+++ Reading passage

Skip to main content

Overview

SarvamLLMService provides chat completion capabilities using Sarvam’s API with OpenAI-compatible interface. It supports streaming responses, function calling, and Sarvam-specific features like wiki grounding and configurable reasoning effort levels.

Sarvam LLM API Reference

Pipecat’s API methods for Sarvam integration

Example Implementation

Function calling example with Sarvam

Sarvam Documentation

Official Sarvam documentation

Sarvam Platform

Access models and manage API keys

Installation

To use Sarvam LLM services, install the required dependencies:
pip install "pipecat-ai[sarvam]"

Prerequisites

Sarvam Account Setup

Before using Sarvam LLM services, you need:
  1. Sarvam Account: Sign up at Sarvam
  2. API Key: Generate an API key from your account dashboard
  3. Model Selection: Choose from available models (sarvam-30b, sarvam-105b, etc.)

Required Environment Variables

  • SARVAM_API_KEY: Your Sarvam API key for authentication

Configuration

api_key
str
required
Sarvam API key used for both OpenAI auth and Sarvam subscription header.
base_url
str
default:"https://api.sarvam.ai/v1"
Sarvam OpenAI-compatible base URL. Override if using a different endpoint.
settings
SarvamLLMService.Settings
default:"None"
Runtime-configurable model settings. See Settings below.
default_headers
Mapping[str, str]
default:"None"
Additional HTTP headers to include in every request.

Settings

Runtime-configurable settings passed via the settings constructor argument using SarvamLLMService.Settings(...). These can be updated mid-conversation with LLMUpdateSettingsFrame. See Service Settings for details.
ParameterTypeDefaultDescription
modelstr"sarvam-30b"Sarvam model identifier. Supported models: sarvam-30b, sarvam-30b-16k, sarvam-105b, sarvam-105b-32k.

++++++
+++ Stored data

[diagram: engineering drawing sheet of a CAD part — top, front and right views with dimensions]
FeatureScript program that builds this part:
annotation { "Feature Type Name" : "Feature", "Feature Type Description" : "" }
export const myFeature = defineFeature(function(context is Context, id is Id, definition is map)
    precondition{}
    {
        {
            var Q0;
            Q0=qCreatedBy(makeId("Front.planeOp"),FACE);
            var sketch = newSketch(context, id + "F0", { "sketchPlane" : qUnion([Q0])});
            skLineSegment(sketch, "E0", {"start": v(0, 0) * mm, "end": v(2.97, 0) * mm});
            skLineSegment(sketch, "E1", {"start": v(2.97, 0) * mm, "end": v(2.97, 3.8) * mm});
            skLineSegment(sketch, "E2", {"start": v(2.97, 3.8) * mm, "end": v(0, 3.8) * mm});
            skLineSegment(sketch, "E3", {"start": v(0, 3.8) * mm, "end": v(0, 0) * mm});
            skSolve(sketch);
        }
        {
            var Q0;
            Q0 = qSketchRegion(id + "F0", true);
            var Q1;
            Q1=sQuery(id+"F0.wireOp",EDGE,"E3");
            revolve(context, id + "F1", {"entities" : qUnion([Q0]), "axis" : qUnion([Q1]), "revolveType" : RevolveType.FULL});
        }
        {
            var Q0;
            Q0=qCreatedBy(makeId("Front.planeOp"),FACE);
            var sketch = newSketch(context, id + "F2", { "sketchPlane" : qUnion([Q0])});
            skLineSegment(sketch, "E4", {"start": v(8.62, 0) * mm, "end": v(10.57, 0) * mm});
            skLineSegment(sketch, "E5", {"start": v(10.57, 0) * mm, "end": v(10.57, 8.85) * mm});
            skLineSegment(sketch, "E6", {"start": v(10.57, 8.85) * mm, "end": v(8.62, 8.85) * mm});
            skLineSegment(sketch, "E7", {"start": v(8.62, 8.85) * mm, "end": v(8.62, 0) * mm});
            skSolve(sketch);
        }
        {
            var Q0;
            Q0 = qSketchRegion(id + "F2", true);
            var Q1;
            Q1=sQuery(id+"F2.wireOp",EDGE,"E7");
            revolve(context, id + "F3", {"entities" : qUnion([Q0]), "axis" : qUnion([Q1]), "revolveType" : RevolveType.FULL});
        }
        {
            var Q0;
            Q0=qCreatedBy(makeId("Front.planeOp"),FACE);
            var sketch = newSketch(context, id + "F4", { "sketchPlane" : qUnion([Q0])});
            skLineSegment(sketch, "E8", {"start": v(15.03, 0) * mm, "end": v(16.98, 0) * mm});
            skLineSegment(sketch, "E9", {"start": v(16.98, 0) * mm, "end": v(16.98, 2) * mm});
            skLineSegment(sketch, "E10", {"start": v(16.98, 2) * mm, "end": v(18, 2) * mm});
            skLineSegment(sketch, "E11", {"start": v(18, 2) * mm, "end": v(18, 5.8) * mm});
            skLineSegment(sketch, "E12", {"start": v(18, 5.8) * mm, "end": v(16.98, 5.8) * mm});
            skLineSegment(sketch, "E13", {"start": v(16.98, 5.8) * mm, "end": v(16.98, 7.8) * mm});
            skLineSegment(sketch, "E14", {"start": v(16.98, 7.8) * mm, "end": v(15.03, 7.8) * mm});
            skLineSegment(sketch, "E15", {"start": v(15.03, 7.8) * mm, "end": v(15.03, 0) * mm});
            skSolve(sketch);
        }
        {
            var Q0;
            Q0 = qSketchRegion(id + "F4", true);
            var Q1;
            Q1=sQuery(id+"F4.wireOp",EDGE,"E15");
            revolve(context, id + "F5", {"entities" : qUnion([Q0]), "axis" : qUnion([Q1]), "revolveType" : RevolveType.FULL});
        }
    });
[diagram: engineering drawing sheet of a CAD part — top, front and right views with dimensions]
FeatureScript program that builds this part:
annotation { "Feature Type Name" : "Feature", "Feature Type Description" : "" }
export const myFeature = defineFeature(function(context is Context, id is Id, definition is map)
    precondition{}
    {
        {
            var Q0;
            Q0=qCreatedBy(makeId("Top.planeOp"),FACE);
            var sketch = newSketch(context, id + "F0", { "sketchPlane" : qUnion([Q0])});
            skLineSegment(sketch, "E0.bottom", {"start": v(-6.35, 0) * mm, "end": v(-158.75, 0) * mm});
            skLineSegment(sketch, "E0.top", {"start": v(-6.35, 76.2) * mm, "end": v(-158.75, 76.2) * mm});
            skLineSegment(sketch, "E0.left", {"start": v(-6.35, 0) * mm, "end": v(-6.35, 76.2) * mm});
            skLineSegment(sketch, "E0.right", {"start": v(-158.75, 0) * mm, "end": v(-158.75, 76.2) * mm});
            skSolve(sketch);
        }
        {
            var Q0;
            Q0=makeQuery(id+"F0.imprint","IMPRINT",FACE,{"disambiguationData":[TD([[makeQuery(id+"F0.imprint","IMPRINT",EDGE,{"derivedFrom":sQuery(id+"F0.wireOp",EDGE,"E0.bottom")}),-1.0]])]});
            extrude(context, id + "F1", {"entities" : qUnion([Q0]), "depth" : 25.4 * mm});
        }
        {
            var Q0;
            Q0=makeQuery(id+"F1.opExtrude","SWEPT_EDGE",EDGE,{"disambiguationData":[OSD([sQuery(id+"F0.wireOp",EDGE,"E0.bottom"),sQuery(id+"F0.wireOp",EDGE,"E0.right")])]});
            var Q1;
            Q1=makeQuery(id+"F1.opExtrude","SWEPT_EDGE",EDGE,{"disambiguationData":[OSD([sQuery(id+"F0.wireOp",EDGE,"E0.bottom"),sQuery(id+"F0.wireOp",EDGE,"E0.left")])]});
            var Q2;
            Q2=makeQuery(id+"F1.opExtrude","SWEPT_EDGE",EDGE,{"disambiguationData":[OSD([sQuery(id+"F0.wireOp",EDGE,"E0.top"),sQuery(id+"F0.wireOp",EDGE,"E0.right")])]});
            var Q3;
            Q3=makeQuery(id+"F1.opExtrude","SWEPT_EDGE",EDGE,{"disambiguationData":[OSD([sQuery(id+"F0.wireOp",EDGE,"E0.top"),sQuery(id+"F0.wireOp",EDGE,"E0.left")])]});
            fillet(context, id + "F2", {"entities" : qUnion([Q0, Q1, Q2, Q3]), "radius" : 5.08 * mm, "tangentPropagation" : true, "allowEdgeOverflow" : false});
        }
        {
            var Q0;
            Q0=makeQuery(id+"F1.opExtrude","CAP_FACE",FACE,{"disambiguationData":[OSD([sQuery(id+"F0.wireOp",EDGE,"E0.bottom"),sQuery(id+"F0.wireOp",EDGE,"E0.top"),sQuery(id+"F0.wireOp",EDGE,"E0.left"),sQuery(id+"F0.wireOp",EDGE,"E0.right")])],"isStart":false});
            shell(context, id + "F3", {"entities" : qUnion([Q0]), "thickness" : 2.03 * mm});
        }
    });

++++++

Try it ▸
Which environment variable does the Sarvam LLM page say is required? Rely only on the Sarvam LLM page, not the lines.

Exercise output ▸
SARVAM_API_KEY